Oh, how quickly the media winds change for U.S. Rep. Michele Bachmann. Last week, pundits and politicos universally praised her transformation from a fringe figure and a partisan bomb-thrower into a serious contender for the presidency. This week, not so much.
No sooner had the 6th District congresswoman and "Queen of the Tea Party" rolled out her presidential campaign on Monday than the news media decided to remind everyone of her reputation as a virtual one-woman gaffe-factory. After starting out the week by conflating an American movie icon with a serial killer, a widely circulated Associated Press article ran through a checklist of some of Bachmann's most recent misstatements to the press. During an appearance on ABC's Good Morning America Tuesday, Bachmann helpfully added to that list by bungling a statement about the Founding Fathers' relationship to slavery.
Then, after Bachmann spent much of the weekend denying having ever received $290,000 in federal and state farm aid and human services grants, MSNBC reported that Bachmann's husband's clinic has received $137,000 in Medicaid payments—bringing the staunch fiscal conservative's total taxpayer take-home to potentially $427,000. Her campaign did not immediately respond to the article.
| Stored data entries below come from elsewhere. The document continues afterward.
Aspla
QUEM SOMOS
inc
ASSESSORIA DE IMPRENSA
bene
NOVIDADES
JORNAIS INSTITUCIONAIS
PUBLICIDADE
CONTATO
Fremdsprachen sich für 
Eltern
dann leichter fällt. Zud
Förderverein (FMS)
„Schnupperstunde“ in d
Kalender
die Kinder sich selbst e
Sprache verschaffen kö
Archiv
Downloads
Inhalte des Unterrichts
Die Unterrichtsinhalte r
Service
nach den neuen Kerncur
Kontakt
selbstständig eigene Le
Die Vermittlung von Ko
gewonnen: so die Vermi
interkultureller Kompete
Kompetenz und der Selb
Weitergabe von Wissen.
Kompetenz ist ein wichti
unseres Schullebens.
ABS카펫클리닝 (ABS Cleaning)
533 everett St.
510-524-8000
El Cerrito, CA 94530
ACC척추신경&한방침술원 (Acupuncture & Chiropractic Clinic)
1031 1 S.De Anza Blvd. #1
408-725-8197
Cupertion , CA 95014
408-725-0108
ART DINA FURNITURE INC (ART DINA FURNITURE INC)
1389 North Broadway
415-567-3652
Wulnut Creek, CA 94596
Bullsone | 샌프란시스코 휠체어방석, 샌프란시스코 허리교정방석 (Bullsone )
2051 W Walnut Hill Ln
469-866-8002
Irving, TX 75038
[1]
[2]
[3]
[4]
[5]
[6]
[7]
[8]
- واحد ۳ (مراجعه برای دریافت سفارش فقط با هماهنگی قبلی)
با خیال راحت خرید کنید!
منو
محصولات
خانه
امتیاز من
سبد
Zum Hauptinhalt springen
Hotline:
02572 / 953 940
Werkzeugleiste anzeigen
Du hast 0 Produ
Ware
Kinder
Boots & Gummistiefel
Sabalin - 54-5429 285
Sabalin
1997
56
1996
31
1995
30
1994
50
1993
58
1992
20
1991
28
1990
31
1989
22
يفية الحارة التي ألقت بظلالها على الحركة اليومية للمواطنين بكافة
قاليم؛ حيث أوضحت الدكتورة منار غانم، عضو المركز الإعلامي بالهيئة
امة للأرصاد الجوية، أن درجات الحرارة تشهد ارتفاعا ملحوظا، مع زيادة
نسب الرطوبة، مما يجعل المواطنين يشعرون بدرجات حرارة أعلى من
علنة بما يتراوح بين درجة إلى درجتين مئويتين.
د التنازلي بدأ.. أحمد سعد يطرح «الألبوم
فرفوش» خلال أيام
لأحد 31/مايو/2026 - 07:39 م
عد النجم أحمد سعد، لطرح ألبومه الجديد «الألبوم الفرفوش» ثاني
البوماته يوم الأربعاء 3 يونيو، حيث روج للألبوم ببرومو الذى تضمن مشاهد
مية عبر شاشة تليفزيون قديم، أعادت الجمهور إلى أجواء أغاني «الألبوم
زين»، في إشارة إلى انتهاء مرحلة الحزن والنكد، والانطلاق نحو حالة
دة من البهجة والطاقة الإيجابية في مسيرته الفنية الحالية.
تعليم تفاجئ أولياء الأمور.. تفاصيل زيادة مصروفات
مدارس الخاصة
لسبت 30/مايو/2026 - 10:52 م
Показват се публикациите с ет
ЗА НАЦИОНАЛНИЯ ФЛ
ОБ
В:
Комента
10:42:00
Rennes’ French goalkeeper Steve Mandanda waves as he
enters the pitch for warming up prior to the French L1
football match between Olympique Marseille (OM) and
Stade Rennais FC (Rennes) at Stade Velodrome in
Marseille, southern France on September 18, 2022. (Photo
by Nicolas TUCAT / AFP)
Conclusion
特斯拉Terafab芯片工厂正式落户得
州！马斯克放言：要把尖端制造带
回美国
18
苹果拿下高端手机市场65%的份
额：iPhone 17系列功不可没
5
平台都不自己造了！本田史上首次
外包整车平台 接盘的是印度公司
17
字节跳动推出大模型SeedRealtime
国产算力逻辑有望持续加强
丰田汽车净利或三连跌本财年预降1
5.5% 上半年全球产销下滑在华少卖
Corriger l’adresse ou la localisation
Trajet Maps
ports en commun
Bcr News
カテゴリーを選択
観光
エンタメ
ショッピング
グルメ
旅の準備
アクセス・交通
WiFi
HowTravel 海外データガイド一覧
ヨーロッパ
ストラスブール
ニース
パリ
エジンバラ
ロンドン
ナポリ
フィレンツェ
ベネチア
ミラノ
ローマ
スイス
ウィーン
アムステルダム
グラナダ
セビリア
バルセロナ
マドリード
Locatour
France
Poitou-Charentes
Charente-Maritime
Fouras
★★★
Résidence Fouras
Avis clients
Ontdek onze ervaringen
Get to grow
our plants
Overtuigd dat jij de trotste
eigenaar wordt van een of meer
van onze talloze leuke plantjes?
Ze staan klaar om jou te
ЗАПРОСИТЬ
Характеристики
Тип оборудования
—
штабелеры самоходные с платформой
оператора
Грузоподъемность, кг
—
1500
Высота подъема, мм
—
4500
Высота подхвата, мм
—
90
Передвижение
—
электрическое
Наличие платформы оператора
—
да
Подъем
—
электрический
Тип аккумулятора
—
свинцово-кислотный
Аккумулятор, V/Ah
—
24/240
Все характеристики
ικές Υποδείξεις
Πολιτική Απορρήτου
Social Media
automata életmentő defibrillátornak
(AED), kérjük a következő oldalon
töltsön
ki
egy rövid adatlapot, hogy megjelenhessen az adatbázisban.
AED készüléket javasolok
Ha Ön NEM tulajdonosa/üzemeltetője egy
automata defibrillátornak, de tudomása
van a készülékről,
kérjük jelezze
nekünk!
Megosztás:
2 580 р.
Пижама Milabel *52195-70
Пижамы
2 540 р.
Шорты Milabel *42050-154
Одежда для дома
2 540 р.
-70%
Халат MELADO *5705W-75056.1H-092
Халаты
But her bad day wasn't over yet. Rocker Tom Petty's handlers sent Bachmann's campaign a cease-and-desist letter warning her to stop using his song "American Girl" at her campaign events. Bachmann isn't the first Republican to get the brush-off from Petty; former President George W. Bush was admonished to stop using "I Won't Back Down" during his 2000 campaign. MPR's Bob Collins humorously suggests Bachmann might be better off not using Petty's song anyway.
Bachmann is apparently taking all the heat in stride. At a campaign stop in South Carolina, she told reporters the criticism of her past misstatements "goes with the territory."
At separate events in South Carolina and New Hampshire, Bachmann rallied crowds by attacking President Obama and telling her supporters that she's not part of the "good ol' boys' club." NPR says she appeared "poised and polished," and left a good impression on attendees. CNN says she drew a big crowd in South Carolina, and MPR says she's moving up in the polls in New Hampshire.
Finally, Bachmann told ABC's George Stephanopoulos that eliminating government regulations, including the minimum wage, would "virtually wipe out" unemployment. Is she right? Surpise! The answer depends on whether you trust liberal or conservative economists.
(*Bonus: Acclaimed fact-checking organization PolitiFact has a page dedicated to Bachmann.)